For our purposes, we will define digital as a confluence of existing and emerging digital technologies which have a transformative impact on how a company designs, manufactures, distributes, and markets its products; how it engages with its customers; and how it manages its people.
Digital has become so prominent in business today due to the convergence of a number of distinct but related advances in digital technology and the sharp decline in their cost. These advances include the spread of high-speed internet; the penetration of cheap smartphones; the falling cost of sensors; the widespread use of digital and social media; access to cloud computing; and dramatic leaps in artificial intelligence and machine learning.
So how should business leaders think about digital?

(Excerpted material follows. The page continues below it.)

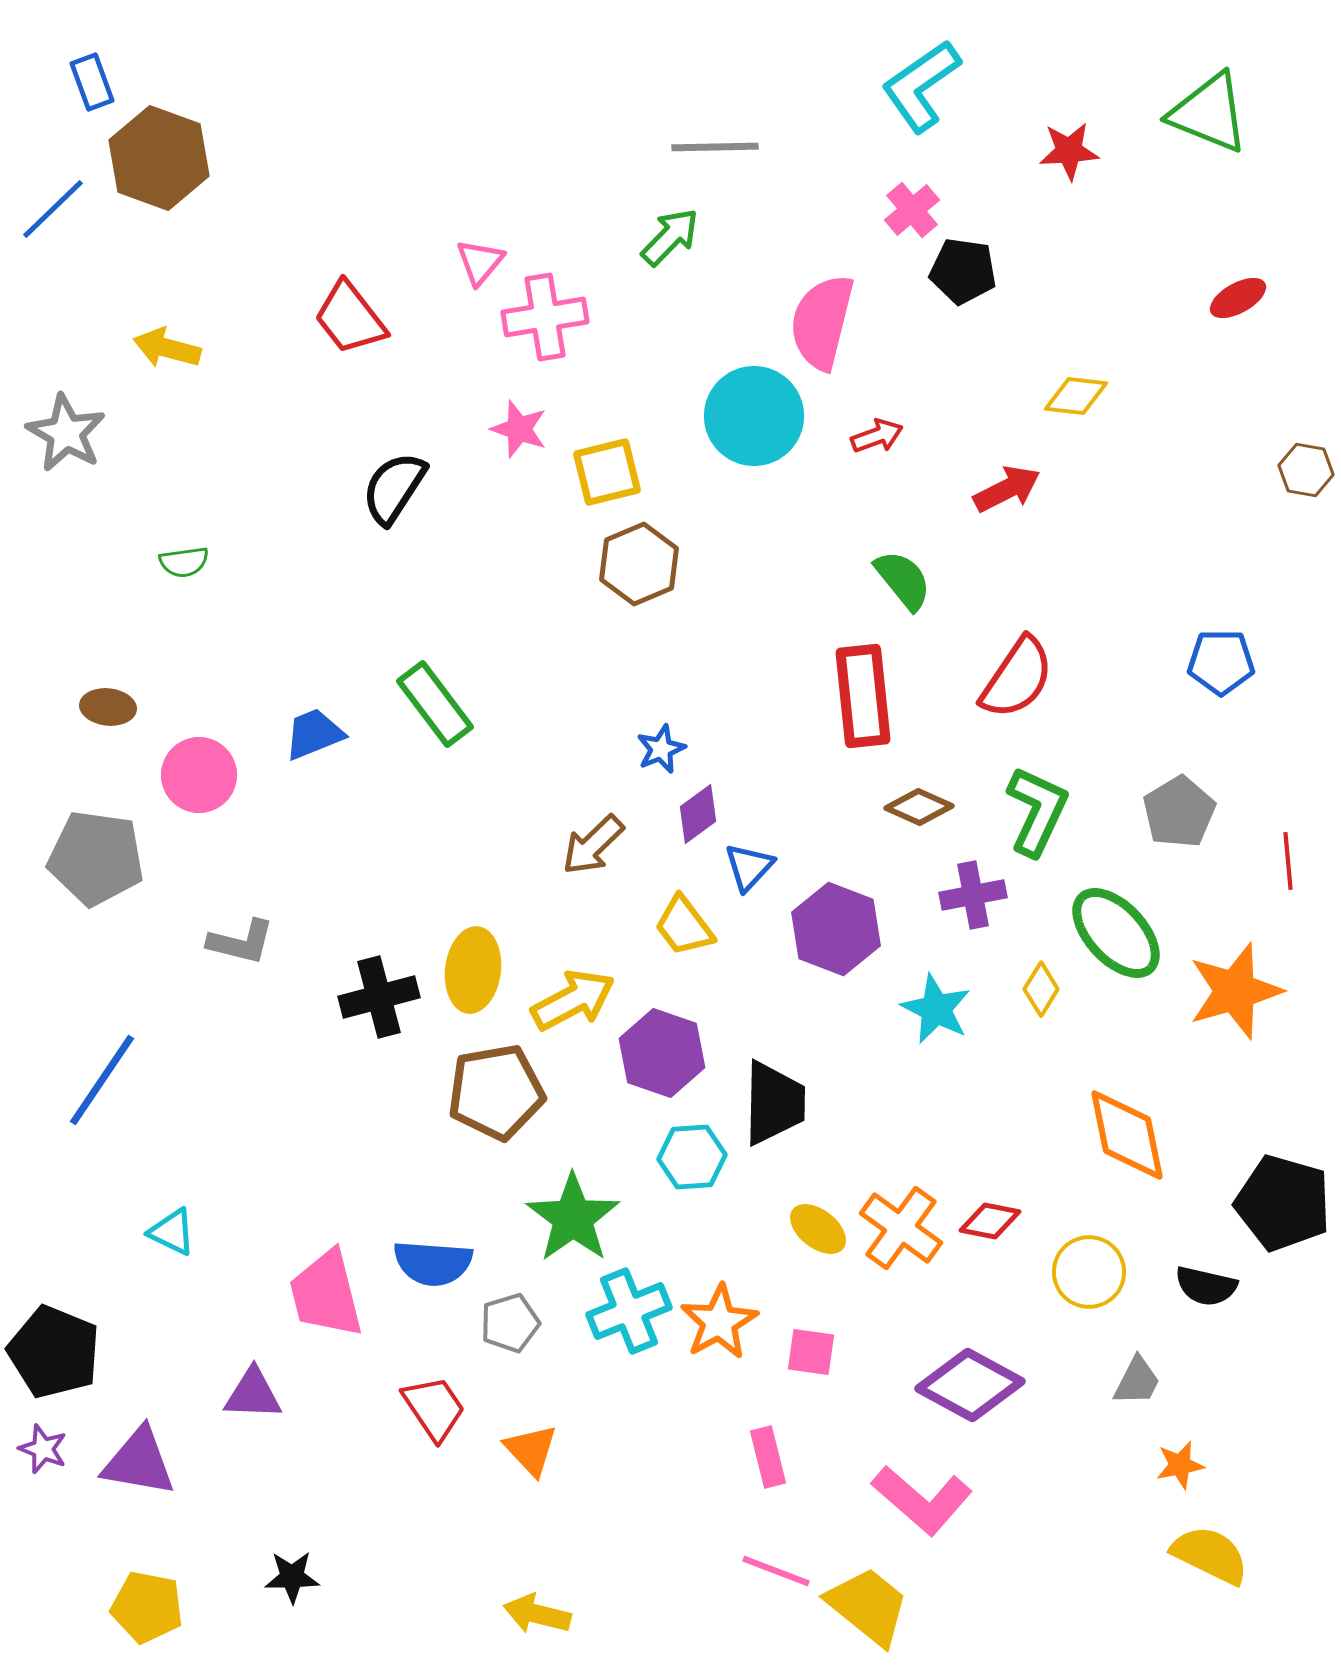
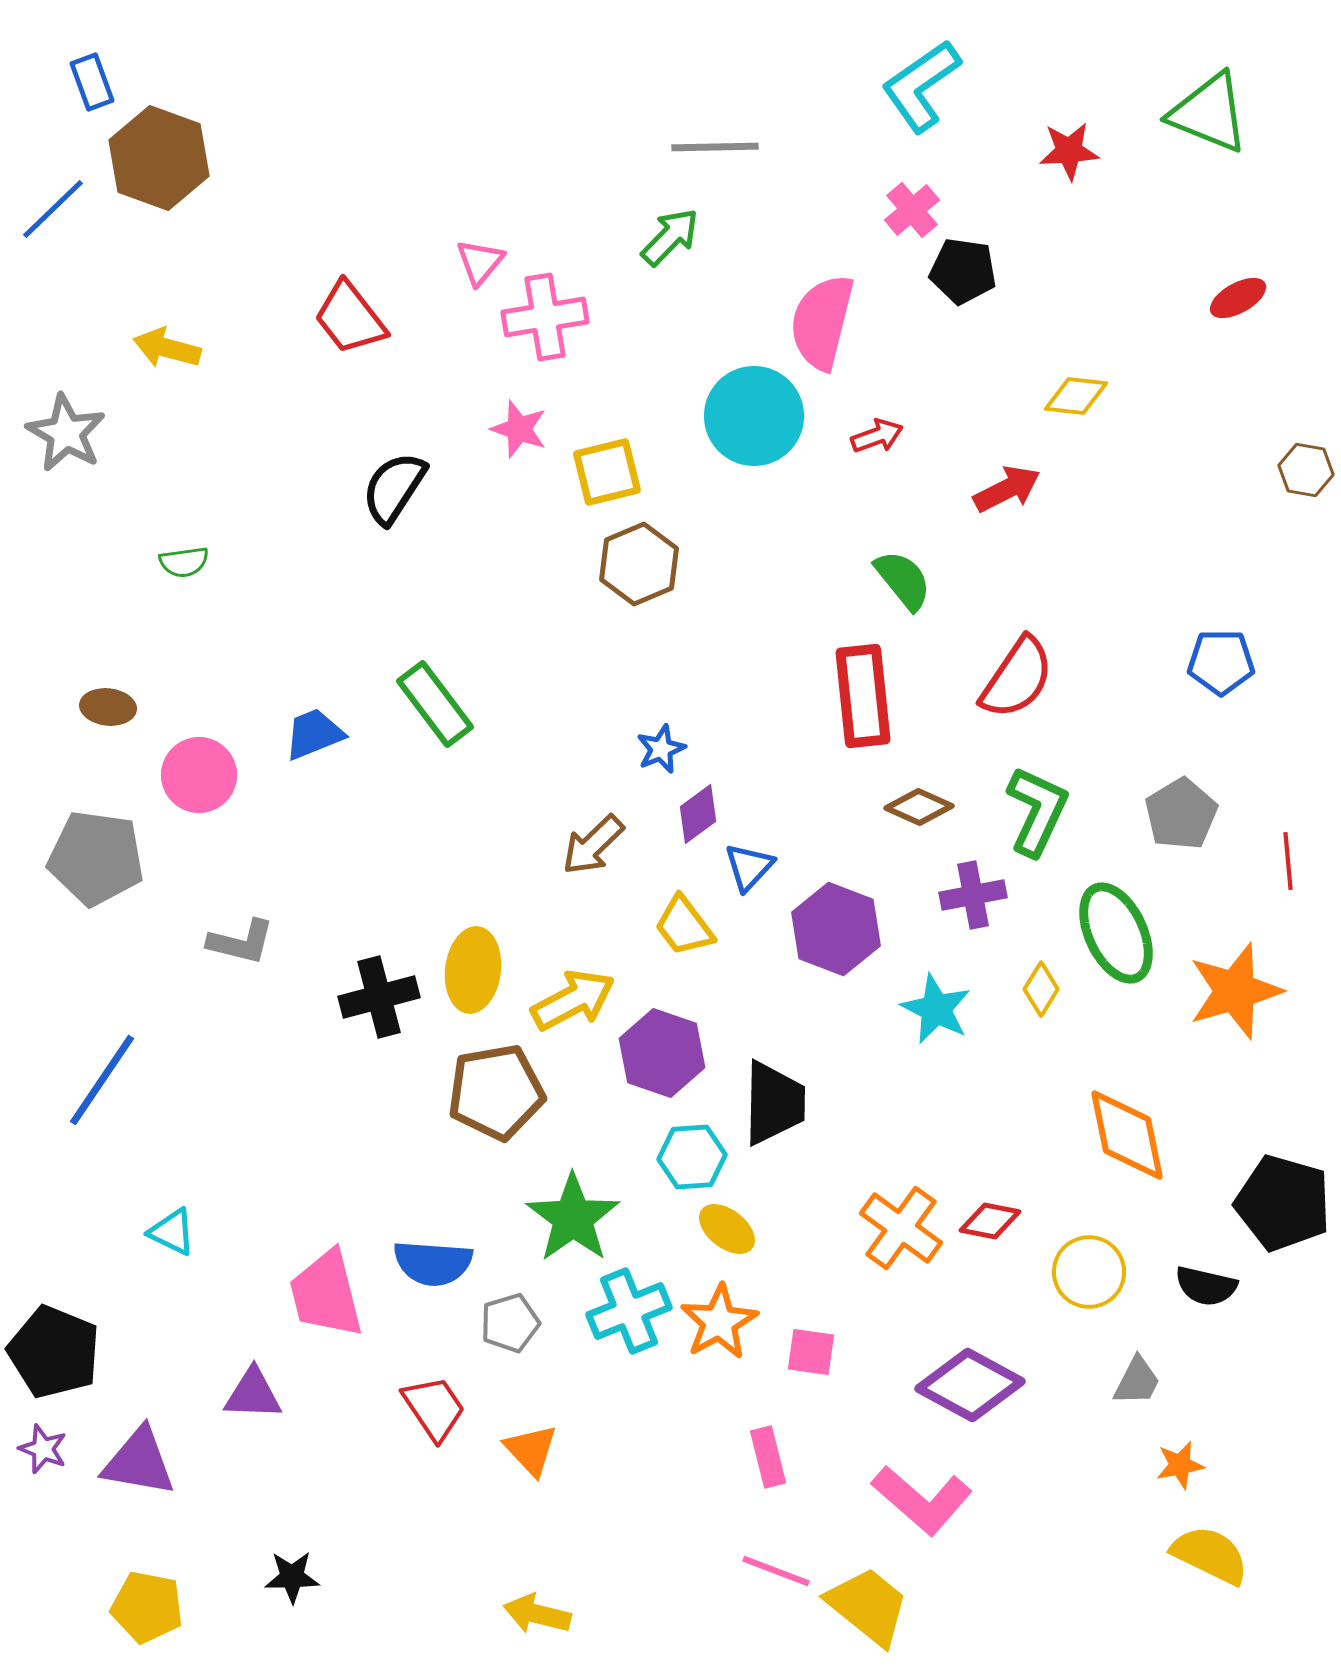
gray pentagon at (1179, 812): moved 2 px right, 2 px down
green ellipse at (1116, 933): rotated 18 degrees clockwise
yellow ellipse at (818, 1229): moved 91 px left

From our experience working with companies across industries on the digital agenda, we have identified three aspects of how leaders think about digital that is holding them back.
Digital should be at the core, not the periphery
The first misconception about digital is that it is something occurring at the periphery of your business, leaving your strategy and business model largely untouched at the core.
We often hear how “only x% of sales in my category go through online” or that “it will take some time before things really change”.
As a result, digital is not seen as an overarching strategic priority. Instead, it is seen as something that can be put off until later, with responsibility often delegated to lower levels of the organisation or just to the IT department.
By treating digital as peripheral rather than something that strikes at the core, businesses fail to grasp the wholesale and fundamental change it is bringing about. Digital is nothing less than a revolution in the twenty-first century and its impact will be as dramatic as mechanisation, mass production and computerisation were in previous eras.